The optimizations entail the following steps (this list is not complete):

  • Projection Pushdown:

    Select only the required columns in every step. This reduces the amount of data that needs to be read from storage but also the amount of data that is processed along the way. Columns are dropped at the earliest stage in the query.

  • Filter Pushdown:

    Push filters down as far as possible, potentially into the IO step. Filters are executed in the earliest stage in the query.

  • Partition Pruning:

    Partition selections are pushed down as far as possible, potentially into the IO step.

  • Avoiding Shuffles:

    Dask DataFrame will try to avoid shuffling data between workers as much as possible. This can be achieved if the column layout is already known, i.e. if the DataFrame was shuffled on the same column before. For example, executing a df.groupby(...).apply(...) after a merge operation will not shuffle the data again if the groupby happens on the merge columns.

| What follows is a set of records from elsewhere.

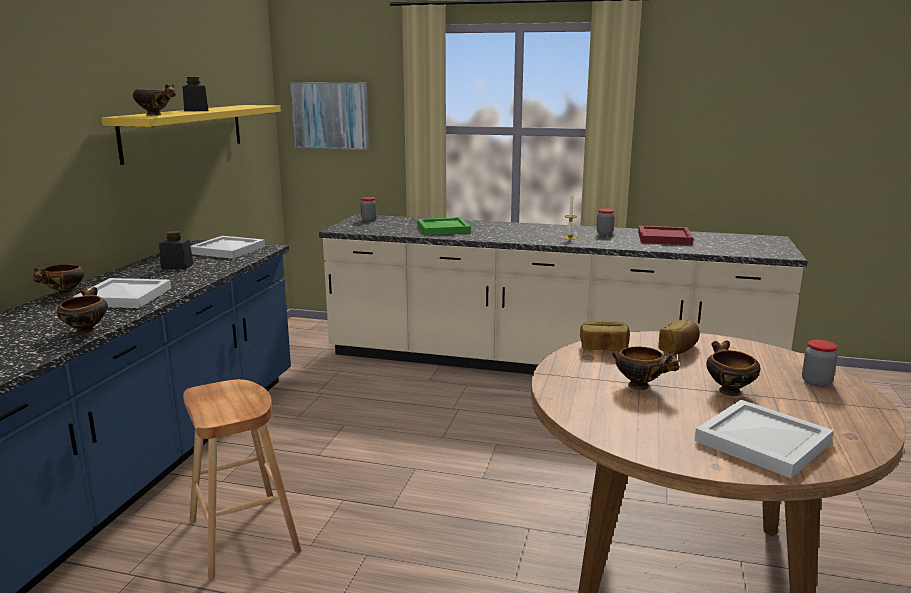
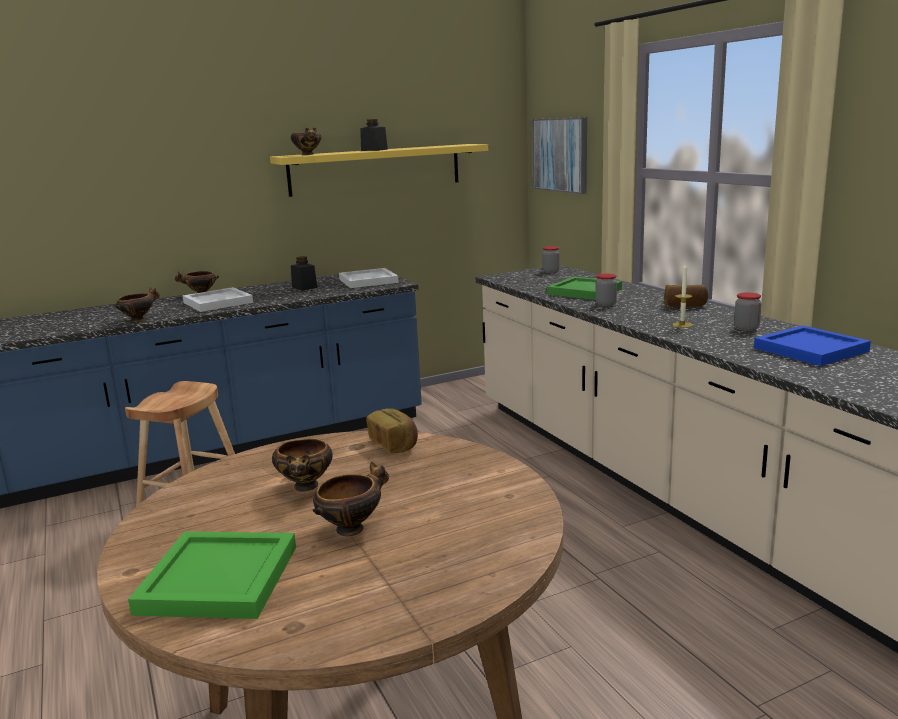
camera: 50 degrees right, 0 degrees up
(663, 238) = (808, 349): red tray -> blue tray
(679, 349) = (451, 473): bread -> bread (685, 306)
(763, 443) = (216, 580): white tray -> green tray
(816, 382) = (458, 569): jar -> jar (605, 304)

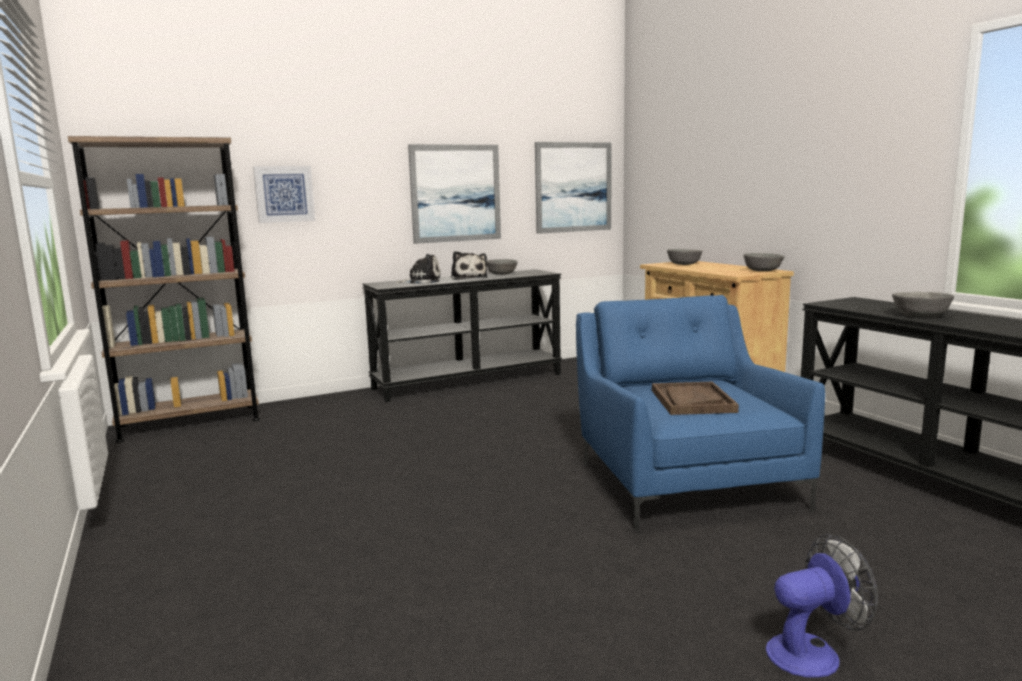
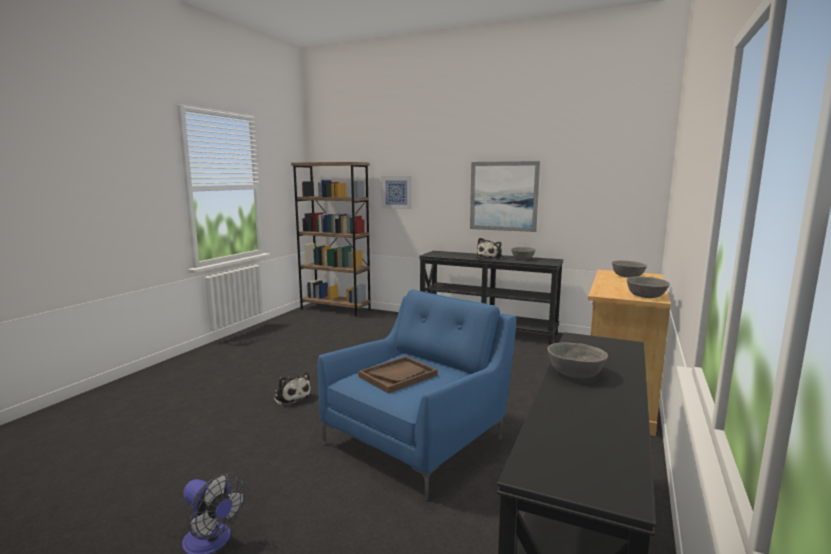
camera: 50 degrees right, 0 degrees up
(422, 281) = (459, 255): plush toy -> plush toy (291, 397)
(573, 187) = (610, 195): picture -> none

    _images/avoiding-shuffles.svg

    Similarly, performing two subsequent Joins/Merges on the same join-column(s) will avoid shuffling the data again. The optimizer identifies that the partitioning of the DataFrame is already as expected and thus simplifies the operation to a single Shuffle and a trivial merge operation.

  • Automatically resizing partitions:

    The IO layers automatically adjust the partition count based on the column subset that is selected from the dataset. Very small partitions impact the scheduler and expensive operations like shuffling negatively. This is addressed by adjusting the partition count automatically.

    _images/automatic-repartitioning.svg

    Selecting two columns that together have 40 MB per 200 MB file. The optimizer reduces the number of partitions by a factor of 5.

Exploring the optimized query

Dask will call df.optimize() before executing the computation. This method applies the steps mentioned above and returns a new Dask DataFrame that represents the optimized query.

A rudimentary representation of the optimized query can be obtained by calling df.pprint(). This will print the query plan in a human-readable format to the command line/console. The advantage of this method is that it doesn’t require any additional dependencies.

pdf = pd.DataFrame({"a": [1, 2, 3] * 5, "b": [1, 2, 3] * 5})
df = dd.from_pandas(pdf, npartitions=2)
df = df.replace(1, 5)[["a"]]

df.optimize().pprint()

Replace: to_replace=1 value=5
    FromPandas: frame='<pandas>' npartitions=2 columns=['a'] pyarrow_strings_enabled=True

A more advanced and easier to read reprepresentation can be obtained by calling df.explain(). This method requires the graphviz package to be installed. The method will return a graph that represents the query plan and create an image from it.

df.explain()
Optimized Query

We can see in both representations that FromPandas consumed the column projection, only selecting the column a.

The explain() method is significantly easier to understand for more complex queries.